There’s a whole new world of possibility in store for Kay-Nah-Chi-Wah-Nung Historical Centre thanks to a new agreement signed last week with Lakehead University.
Following the presentation of a new student-led and traditionally-made canoe at the centre, also known as the Manitou Mounds, on Thursday, June 22, 2023, a special memorandum of understanding (MoU) was signed by Rainy River First Nations chief Marcel Horton, Mounds grant manager and archivist Jessie Richard and Lakehead University vice-provost of Indigenous initiatives Denise Baxter. According to Richard, the plan before and since her arrival at the Mounds has always been to try and expand the types of professional and educational opportunities that can be done out at the Mounds.
“Since before I got here, before a year ago, there’s been a want and need to create more of a partnership with Lakehead,” she explained.
“Lakehead students come here quite often, especially their law students. They come here for a couple of days to a week and they camp out and they kind of just enjoy land-based activities and land-based education. We have a lot of really big dreams here at the centre, and one of them is to make it into a research and education space.”
In those dreams, Richard said Lakehead students who are pursuing master’s, PhDs, or even just undergraduate programs, could intern or do co-op placements at the centre to work and conduct their research. One of the major benefits to those students, Richard said, is just the sheer amount of diversity the mounds have to offer.
“That’s the really cool thing about this place, is that we have so many different kinds of ecosystems here,” she said.
“We are on sacred space, we have an incredible roaring river in front of us. So really, every department of Lakehead could have a possible internship or a possible entryway to being here with us for short or long term.”
As previously mentioned, some collaboration between the Mounds and Lakehead have been ongoing for some time, with Baxter noting that the MoU really just formalizes the partnership, but also allows for more and greater collaboration in the future.
“We’ve been doing work with Manitou Mounds for a number of years, but it just really formalizes some of the work that we’ve committed to doing together like collaboration, building stronger relationships, working with this particular centre in person,” Baxter said.

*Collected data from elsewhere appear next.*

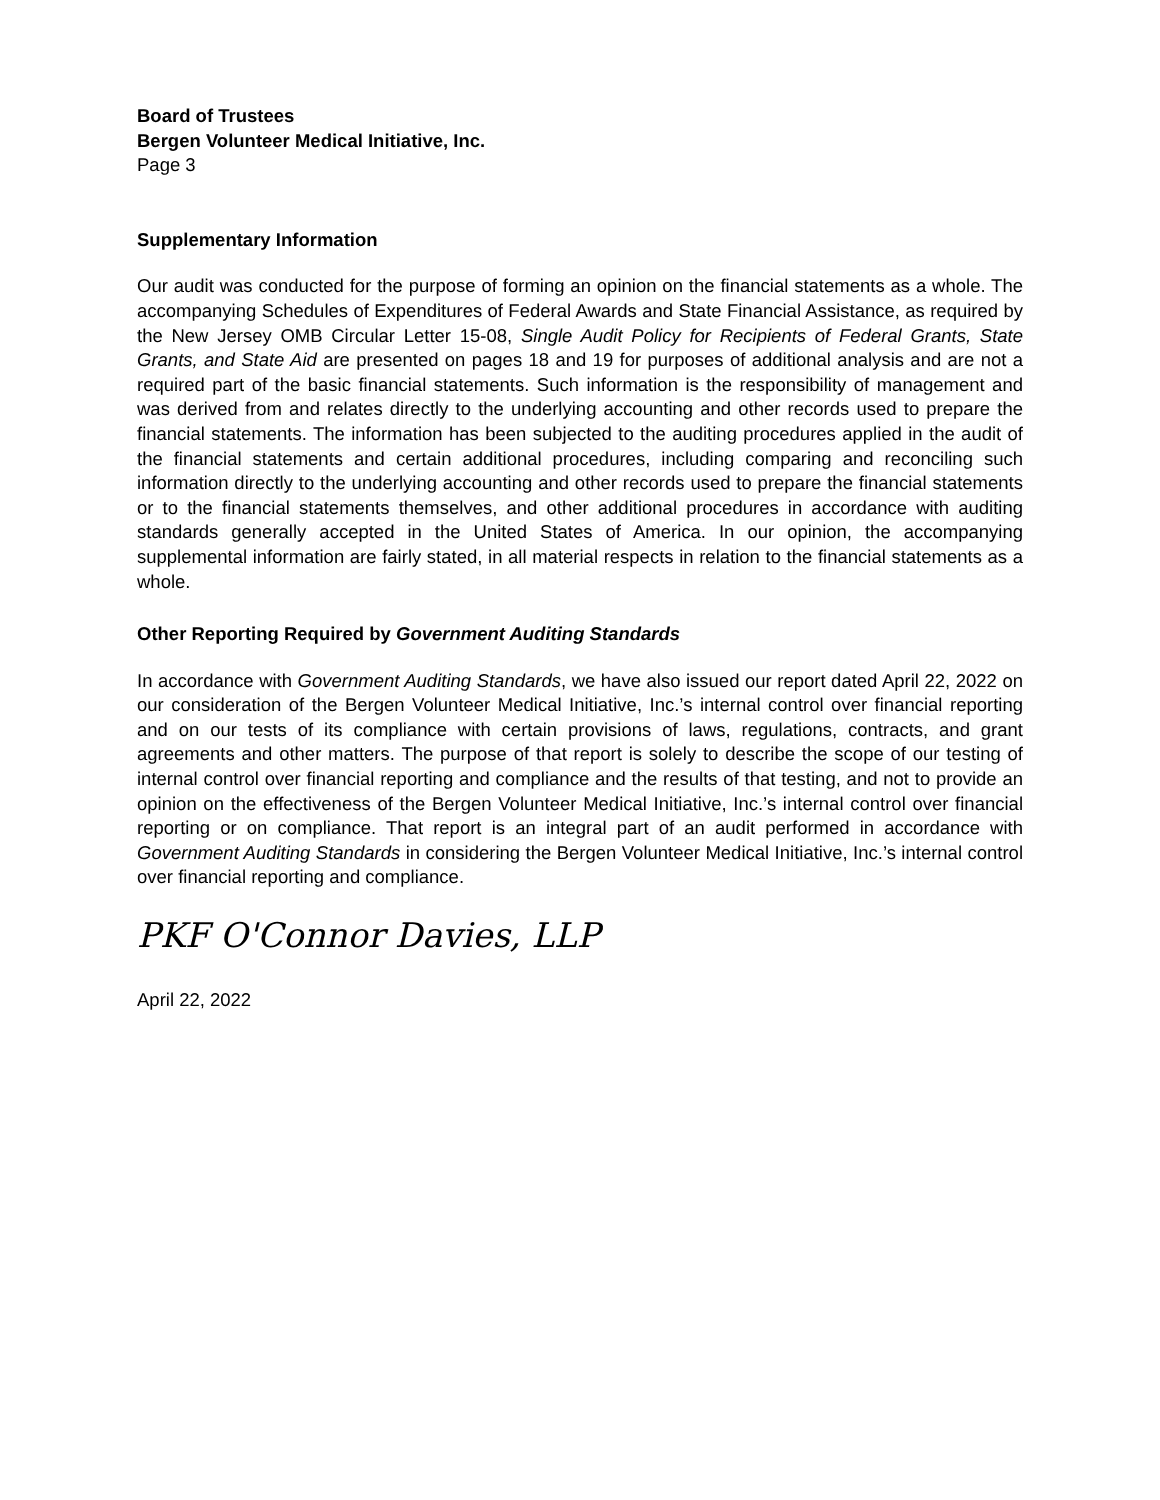Board of Trustees
Bergen Volunteer Medical Initiative, Inc.
Page 3
Supplementary Information
Our audit was conducted for the purpose of forming an opinion on the financial statements as a whole. The accompanying Schedules of Expenditures of Federal Awards and State Financial Assistance, as required by the New Jersey OMB Circular Letter 15-08, Single Audit Policy for Recipients of Federal Grants, State Grants, and State Aid are presented on pages 18 and 19 for purposes of additional analysis and are not a required part of the basic financial statements. Such information is the responsibility of management and was derived from and relates directly to the underlying accounting and other records used to prepare the financial statements. The information has been subjected to the auditing procedures applied in the audit of the financial statements and certain additional procedures, including comparing and reconciling such information directly to the underlying accounting and other records used to prepare the financial statements or to the financial statements themselves, and other additional procedures in accordance with auditing standards generally accepted in the United States of America. In our opinion, the accompanying supplemental information are fairly stated, in all material respects in relation to the financial statements as a whole.
Other Reporting Required by Government Auditing Standards
In accordance with Government Auditing Standards, we have also issued our report dated April 22, 2022 on our consideration of the Bergen Volunteer Medical Initiative, Inc.’s internal control over financial reporting and on our tests of its compliance with certain provisions of laws, regulations, contracts, and grant agreements and other matters. The purpose of that report is solely to describe the scope of our testing of internal control over financial reporting and compliance and the results of that testing, and not to provide an opinion on the effectiveness of the Bergen Volunteer Medical Initiative, Inc.’s internal control over financial reporting or on compliance. That report is an integral part of an audit performed in accordance with Government Auditing Standards in considering the Bergen Volunteer Medical Initiative, Inc.’s internal control over financial reporting and compliance.
PKF O'Connor Davies, LLP
April 22, 2022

“We’ll be having a steering committee where we have staff and faculty working with Rainy River First Nations staff, and then we will be, from there, deciding what projects that will move forward. But it’s really about sharing culture, providing opportunities to students, and economic opportunities for the region as well.”
With an MoU in place, Richard said she’s excited to see the new faces that will come through the centre as researchers, interns, and more come to learn more about the area and discover all that the mounds have to offer.
“I’m very confident to say that we all want this space to become more of a research and an education-based space, especially on land-based education,” she said.
“So opening those doors to programming and to classes and to experiential education on the ground and with the community and rare plants and all of these things I think will be a really awesome way for students and people to be able to explore Canada as well. That being said, there’s no limit. I would love to see arts programs here, or resident artists. We’re working on lots of big plans right now, but this is an awesome first step, for sure.”